Maintaining a Healthy BMI after Recovery from AN

A focus on the health benefits of food,
aided by genetics and biology

Reprinted from Eating Disorders Review
May/June 2011 Volume 22, Number 3
©2011 Gürze Books

After recovering from anorexia nervosa (AN), women tend to maintain lower body mass indexes (BMIs, kg/m2) than do women in the general population. In a pilot study, Jocilyn E. Dellava, PhD, and colleagues at the University of North Carolina at Chapel Hill and Virginia Commonwealth University, Richmond, recruited a small group of women between 18 and 65 years of age who had no current medical conditions that could influence weight, diet, or activity levels (Int J Eat Disord 2011; 44:376).

All women in the recovered group met lifetime diagnostic criteria for AN, including amenorrhea, and had not met diagnostic criteria for any eating disorders during the 3 years before the study began. Complete data were compiled for 15 women recovered from AN and from 18 control women.

The researchers used the Structured Clinical Interview of DSM-IV Axis 1 DisordersPatient Edition (SCID-I/P) to establish the presence or absence of current and lifetime eating disorders. Next, current height and weight were measured, and these were used to establish the subject’s current BMI. The Food Choice Questionnaire was used to determine factors that had an impact on the participants’ food choices. The women were also asked to wear an Actigraph, activity monitor for 3 weekdays and one weekend day. The epoch length was set to 1 minute and 60 consecutive zero counts was considered an indication that the monitor was not being worn. Finally, the Reasons for Exercise Inventory (REI) was used to record the reasons for exercising. The REI uses 24 questions and subscales to assess weight control, fitness, mood, attractiveness, health, enjoyment, and tone.

After recovery, a glimpse of new behaviors

The results of this pilot study offer a first glimpse into eating and activity behaviors of persons who have recovered from AN. Age was not significantly different between recovered and control women (35.2 years vs. 28.9 years, respectively). The women had been recovered for a mean of 12.9 years (range: 3.0 years to 32.0 years). Overall, energy intake, macronutrient composition of the diet, and the level of activity did not differ significantly in women recovered from AN compared with women without a history of an eating disorder.

The authors reported that after recovery from AN, women with histories of AN seem to focus more on the health benefits of food more than do their peers. Women who had recovered from AN had BMIs over 2 units lower than did women without a history of an eating disorder, and a numerically lower percentage of recovered women were considered overweight or obese.

When the researchers looked at possible biological mechanisms that might be involved, they considered that women recovered from AN might have higher fat oxidation than do women without an eating disorder. Higher fat oxidation might be associated with an ability to attain and maintain lower BMIs. Another possible explanation might result from differences in uncoupling proteins. These factors are positively associated with resting metabolic rate and negatively associated with fat mass higher than expected resting metabolic rate could account for lower BMIs. Lower percent fat mass would contribute to higher resting metabolic rate and also to lower BMIs.

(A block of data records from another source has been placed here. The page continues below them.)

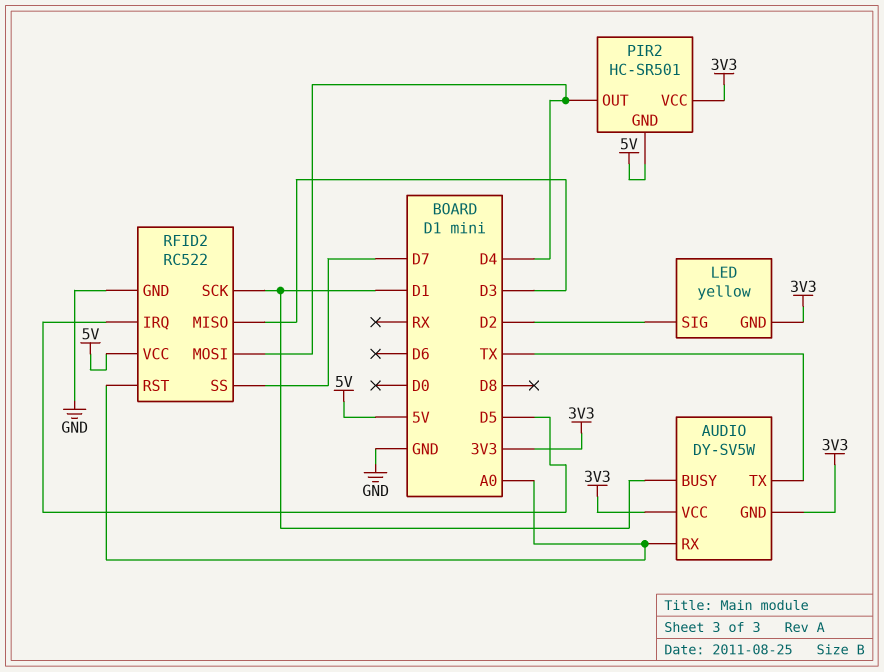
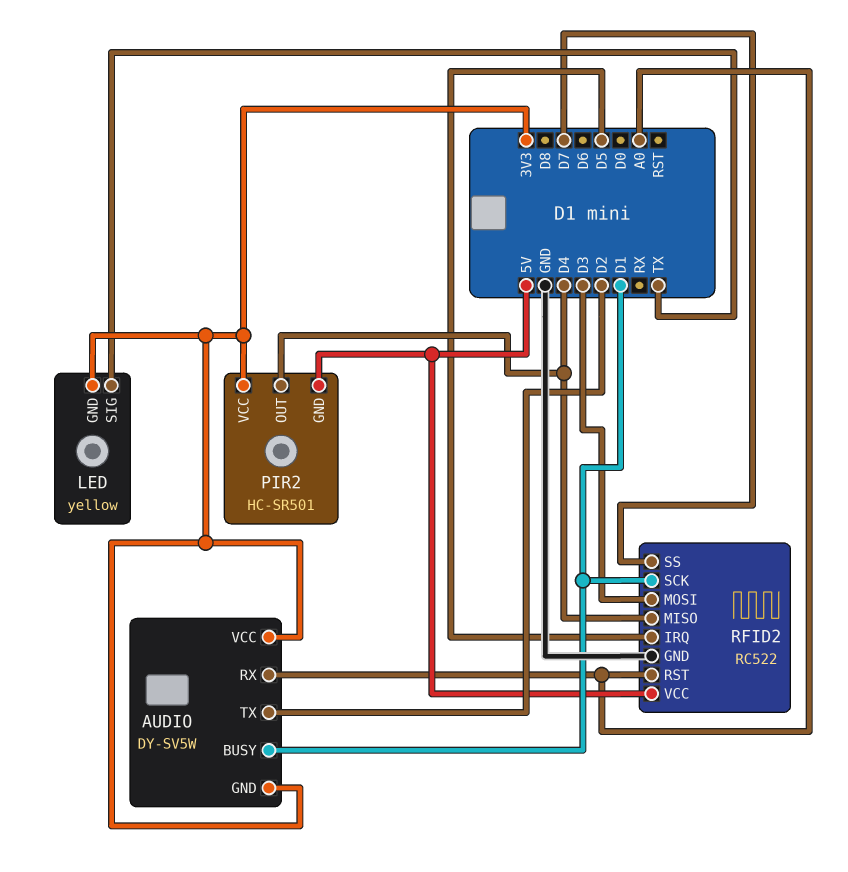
AUDIO pin TX: TX -> D2
LED pin SIG: D2 -> TX
RFID2 pin MISO: D3 -> D4
RFID2 pin MOSI: D4 -> D3

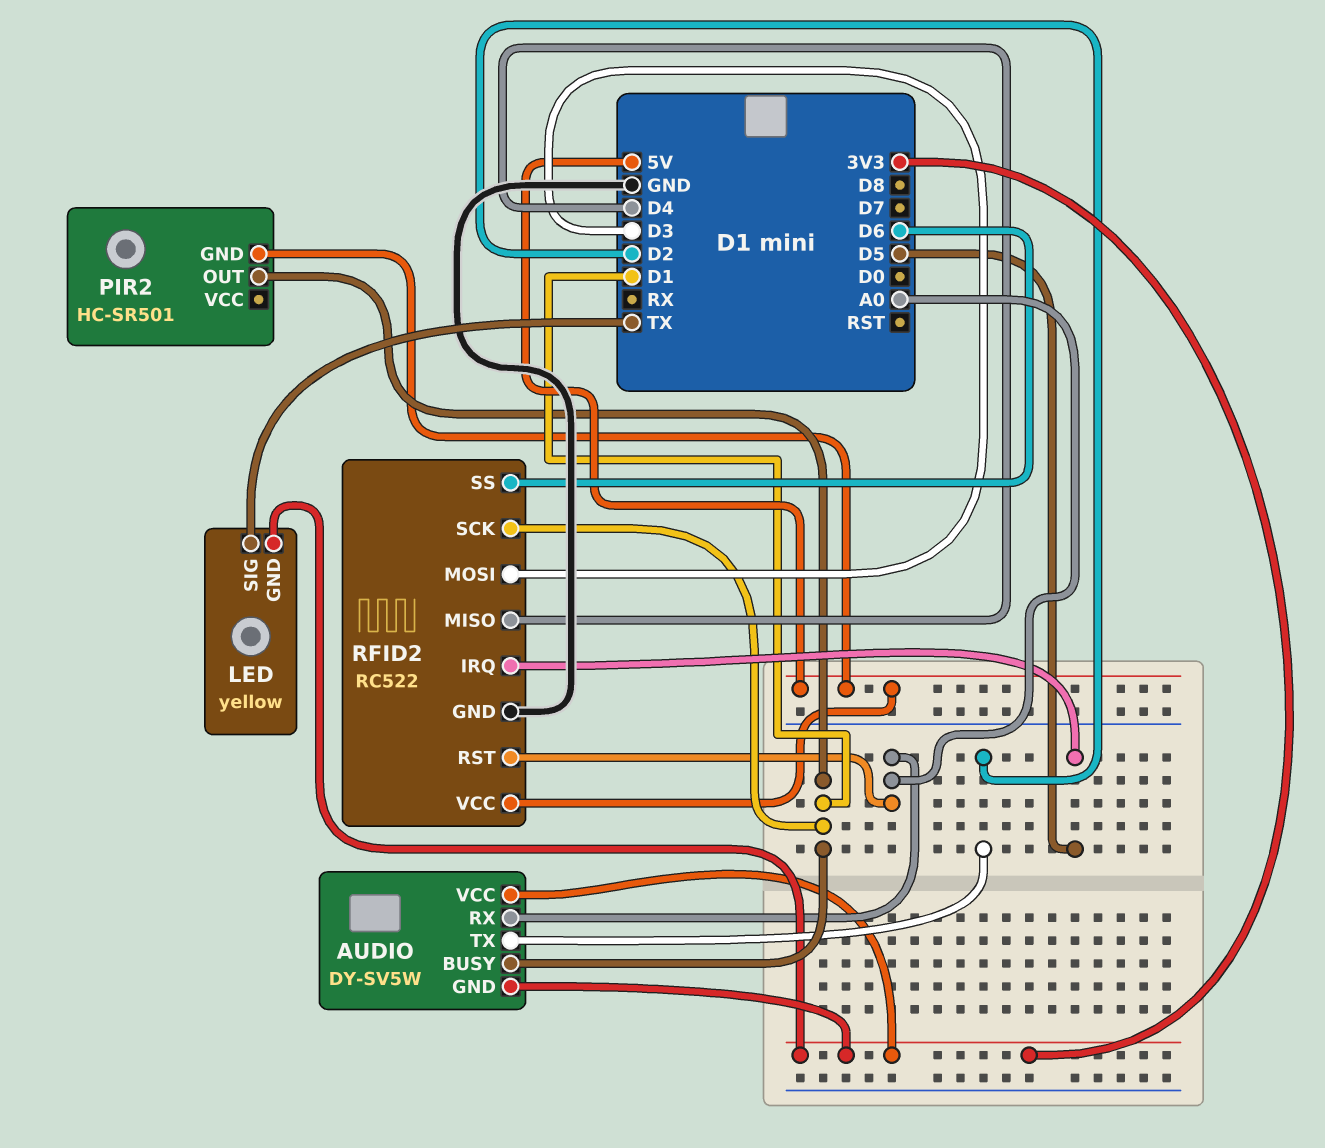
PIR2 pin OUT: D4 -> D1
PIR2 pin VCC: 3V3 -> none
RFID2 pin SS: D7 -> D6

The authors also noted that AN may be associated with other genetic variations that influence the development of maintenance of a low BMI before, during, and after acute AN. A third possibility is that non-exercise activity thermogenesis may be higher in recovered individuals than in persons without a history of an eating disorder.

Two limitations to the study were that it involved a small number of subjects and several of the women in the control group did not provide complete information in their food journals or about their physical activity. The authors suggest that future studies further explore the biologic mechanisms and genetic variants that might contribute to lower BMIs after recovery.